After using hot code loading in production for the last 5 years, I don't see why you wouldn't use it, when it's right there. Maybe it's less thought to do a rolling restart, but it's a lot more effort expended by everything in the system to rebuild all the state that was in your processes.

A behavior is simply a list of functions you've declared that your module will export -- and a convention on what they might do. gen_server.erl is going to make lots of callbacks into your code, and rather than pass a huge list of funs, instead we pass the module name, and gen_server calls the exported functions from that module (this style means all the callbacks will hit your new code if you hot load, without you doing anything special; processing type changes is up to you, of course)

I know how aeson works, but the details of how it parses text into a HashMap that you can extract fields from into a data structure is somewhat besides the point, but I'll grant you the point that there are static solutions for message passing, sure.

It seems odd to me that they would include a unique feature like live-updating if it shouldn't be used.

I grant that live-updates and gen_servers may be anti-patterns, but my assumption was to consider the effects of static types on OTP and these are part of it.

If you identify some subset of erlang+OTP that is easier in some ways, great, I'm all for it.

I am just pointing out some complexities without making assumptions about what should be included or discarded. ( I do not know what erlang shops do in the small or in the large).

Perhaps what we want then is static types for "OTP-Lite"

I think even live-updating could be statically typed. Basically the live-update is a collection of functions that map every data type in the old process into the corresponding type in the new process. In the dynamically-typed case, these functions are just the identity. In the statically-typed case, if the new type has a new attribute, your mapping function has to define a reasonable default value. If you can't do that, your dynamic live-update would have gone badly anyway.
The main problem with pushing a typechecked live-upgrade in one shot is that you'll need to put a big lock around the distributed system (A non-upgraded node messaging an upgraded one would be fine, because the upgraded one knows the conversion function, but what happens in reverse scenario?)

It could be done without a big lock by splitting into three steps:

1) Push an upgrade that changes the types and adds the conversion functions. The valid type is the union of the old type and the new type. Wait until all nodes complete the upgrade.

2) Push an upgrade that instructs the nodes to convert their data and start using the new types by default.

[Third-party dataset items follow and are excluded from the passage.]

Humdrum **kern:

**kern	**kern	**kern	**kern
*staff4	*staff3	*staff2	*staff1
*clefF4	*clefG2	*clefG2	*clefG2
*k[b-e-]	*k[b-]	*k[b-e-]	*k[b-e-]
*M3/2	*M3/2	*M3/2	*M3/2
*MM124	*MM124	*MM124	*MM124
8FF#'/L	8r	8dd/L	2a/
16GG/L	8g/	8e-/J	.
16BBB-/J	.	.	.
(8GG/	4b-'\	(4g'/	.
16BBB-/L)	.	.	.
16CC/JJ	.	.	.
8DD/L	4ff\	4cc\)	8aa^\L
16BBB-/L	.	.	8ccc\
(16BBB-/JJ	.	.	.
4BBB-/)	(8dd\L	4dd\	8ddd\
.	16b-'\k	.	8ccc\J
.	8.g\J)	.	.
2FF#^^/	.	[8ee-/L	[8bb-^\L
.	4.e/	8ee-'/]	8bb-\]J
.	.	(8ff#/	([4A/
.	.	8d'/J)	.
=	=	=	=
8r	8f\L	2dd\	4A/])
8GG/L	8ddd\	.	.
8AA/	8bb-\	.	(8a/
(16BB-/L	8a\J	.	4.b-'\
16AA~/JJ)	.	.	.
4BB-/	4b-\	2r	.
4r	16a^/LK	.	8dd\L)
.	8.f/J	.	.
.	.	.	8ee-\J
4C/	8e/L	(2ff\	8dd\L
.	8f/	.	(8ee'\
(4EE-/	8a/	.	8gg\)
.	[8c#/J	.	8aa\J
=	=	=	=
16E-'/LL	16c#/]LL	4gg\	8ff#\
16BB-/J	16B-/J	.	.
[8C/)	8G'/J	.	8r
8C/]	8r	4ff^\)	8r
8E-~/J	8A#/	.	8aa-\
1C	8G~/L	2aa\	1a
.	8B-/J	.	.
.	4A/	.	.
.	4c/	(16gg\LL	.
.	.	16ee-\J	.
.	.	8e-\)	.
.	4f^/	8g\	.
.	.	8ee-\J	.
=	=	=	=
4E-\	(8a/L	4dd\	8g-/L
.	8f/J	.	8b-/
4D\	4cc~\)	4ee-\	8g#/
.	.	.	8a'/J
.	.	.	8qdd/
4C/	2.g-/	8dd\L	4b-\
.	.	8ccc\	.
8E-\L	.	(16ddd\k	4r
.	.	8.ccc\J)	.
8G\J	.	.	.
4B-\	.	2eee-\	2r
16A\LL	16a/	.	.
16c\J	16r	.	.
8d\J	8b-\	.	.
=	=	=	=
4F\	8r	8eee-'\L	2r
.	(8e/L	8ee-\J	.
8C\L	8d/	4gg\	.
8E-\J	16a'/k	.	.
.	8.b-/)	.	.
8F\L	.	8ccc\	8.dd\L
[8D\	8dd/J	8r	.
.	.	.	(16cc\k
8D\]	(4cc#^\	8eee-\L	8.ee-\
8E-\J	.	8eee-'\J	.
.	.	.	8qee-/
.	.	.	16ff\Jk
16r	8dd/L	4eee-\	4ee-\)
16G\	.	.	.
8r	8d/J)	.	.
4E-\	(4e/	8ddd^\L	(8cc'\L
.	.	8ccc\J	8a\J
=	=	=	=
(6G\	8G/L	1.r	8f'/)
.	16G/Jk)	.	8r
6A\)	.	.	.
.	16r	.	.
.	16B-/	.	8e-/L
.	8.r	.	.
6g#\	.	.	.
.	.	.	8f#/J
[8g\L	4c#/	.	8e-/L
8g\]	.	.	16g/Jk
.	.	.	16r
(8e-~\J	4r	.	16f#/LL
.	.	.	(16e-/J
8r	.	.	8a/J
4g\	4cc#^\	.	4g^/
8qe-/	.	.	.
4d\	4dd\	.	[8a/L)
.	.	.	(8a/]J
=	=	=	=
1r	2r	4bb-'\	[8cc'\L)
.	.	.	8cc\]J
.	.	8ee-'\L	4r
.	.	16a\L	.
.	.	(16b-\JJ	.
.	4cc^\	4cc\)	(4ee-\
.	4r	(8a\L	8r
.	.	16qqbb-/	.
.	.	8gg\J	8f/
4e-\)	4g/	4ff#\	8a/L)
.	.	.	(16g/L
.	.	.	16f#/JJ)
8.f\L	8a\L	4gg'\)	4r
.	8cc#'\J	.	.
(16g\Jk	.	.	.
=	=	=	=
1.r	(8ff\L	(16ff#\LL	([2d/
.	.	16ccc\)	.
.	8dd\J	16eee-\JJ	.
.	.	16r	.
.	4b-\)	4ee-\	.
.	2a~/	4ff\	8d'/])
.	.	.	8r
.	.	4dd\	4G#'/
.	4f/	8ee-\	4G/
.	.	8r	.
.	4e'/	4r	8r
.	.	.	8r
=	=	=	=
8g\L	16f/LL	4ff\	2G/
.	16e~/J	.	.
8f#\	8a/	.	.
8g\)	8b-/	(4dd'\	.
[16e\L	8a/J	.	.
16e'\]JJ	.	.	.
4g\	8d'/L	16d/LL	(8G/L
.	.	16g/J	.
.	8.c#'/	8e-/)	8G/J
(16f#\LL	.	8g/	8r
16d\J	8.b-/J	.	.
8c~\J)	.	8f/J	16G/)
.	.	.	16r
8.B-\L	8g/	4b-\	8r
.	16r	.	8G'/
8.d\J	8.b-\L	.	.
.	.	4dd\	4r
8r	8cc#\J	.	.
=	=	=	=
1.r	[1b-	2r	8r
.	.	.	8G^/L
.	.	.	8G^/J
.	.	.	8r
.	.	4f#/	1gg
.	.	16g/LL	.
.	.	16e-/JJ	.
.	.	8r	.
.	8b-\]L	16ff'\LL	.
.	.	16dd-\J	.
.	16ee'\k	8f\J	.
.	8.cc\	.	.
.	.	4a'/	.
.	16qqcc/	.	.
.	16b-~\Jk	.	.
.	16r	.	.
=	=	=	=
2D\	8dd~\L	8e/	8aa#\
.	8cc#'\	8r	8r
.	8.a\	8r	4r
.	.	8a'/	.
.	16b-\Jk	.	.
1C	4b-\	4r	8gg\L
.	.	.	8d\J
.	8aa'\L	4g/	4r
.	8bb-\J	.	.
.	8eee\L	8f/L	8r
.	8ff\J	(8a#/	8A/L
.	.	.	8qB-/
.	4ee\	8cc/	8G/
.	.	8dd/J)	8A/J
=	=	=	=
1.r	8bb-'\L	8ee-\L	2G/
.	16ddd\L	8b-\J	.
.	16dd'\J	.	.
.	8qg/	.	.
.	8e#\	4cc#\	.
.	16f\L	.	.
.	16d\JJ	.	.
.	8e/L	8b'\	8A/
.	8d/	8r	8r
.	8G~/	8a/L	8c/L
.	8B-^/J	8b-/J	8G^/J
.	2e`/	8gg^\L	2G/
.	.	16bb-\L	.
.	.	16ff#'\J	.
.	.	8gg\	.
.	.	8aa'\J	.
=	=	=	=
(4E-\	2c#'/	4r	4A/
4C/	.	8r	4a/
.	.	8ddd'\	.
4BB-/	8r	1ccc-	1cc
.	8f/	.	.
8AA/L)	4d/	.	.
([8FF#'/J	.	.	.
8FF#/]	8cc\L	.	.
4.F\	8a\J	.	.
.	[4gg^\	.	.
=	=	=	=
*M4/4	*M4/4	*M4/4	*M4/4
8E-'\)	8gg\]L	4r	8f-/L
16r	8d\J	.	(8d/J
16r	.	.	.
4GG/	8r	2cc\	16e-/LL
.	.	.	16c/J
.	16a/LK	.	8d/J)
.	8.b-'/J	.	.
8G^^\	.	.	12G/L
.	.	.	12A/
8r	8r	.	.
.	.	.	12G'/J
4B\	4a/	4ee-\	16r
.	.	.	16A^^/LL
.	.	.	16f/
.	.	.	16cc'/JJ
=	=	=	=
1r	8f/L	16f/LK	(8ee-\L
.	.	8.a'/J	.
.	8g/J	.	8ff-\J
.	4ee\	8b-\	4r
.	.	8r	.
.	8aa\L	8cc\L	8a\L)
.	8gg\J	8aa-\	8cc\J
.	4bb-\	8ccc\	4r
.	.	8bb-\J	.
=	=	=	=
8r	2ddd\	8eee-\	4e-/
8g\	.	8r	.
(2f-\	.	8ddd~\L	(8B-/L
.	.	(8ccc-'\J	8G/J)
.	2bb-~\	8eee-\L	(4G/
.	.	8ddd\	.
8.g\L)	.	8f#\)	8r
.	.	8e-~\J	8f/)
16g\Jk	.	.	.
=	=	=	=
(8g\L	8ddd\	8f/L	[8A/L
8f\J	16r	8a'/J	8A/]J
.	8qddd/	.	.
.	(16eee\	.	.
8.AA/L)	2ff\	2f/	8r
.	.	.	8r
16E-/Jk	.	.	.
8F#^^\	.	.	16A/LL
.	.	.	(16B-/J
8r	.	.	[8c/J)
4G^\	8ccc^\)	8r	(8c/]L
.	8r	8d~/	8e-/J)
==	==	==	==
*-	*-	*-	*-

Wait until all nodes complete the upgrade.

3) Push an upgrade that removes the old types and conversion functions.

Why is this a limitation only of type-checked functions?

The problem is whether the function can or cannot handle the content of the new message and that's completely orthogonal

The difference is that attempting to add code to a live system that mishandled an input (either from a non-upgraded node or an upgraded one) would result in a type-error and reject the upgrade.

You could still use Erlang's crashing and supervisor technique, but you would have the additional benefit of using static typing across a distributed system (where each node may or may not have received the upgrade yet).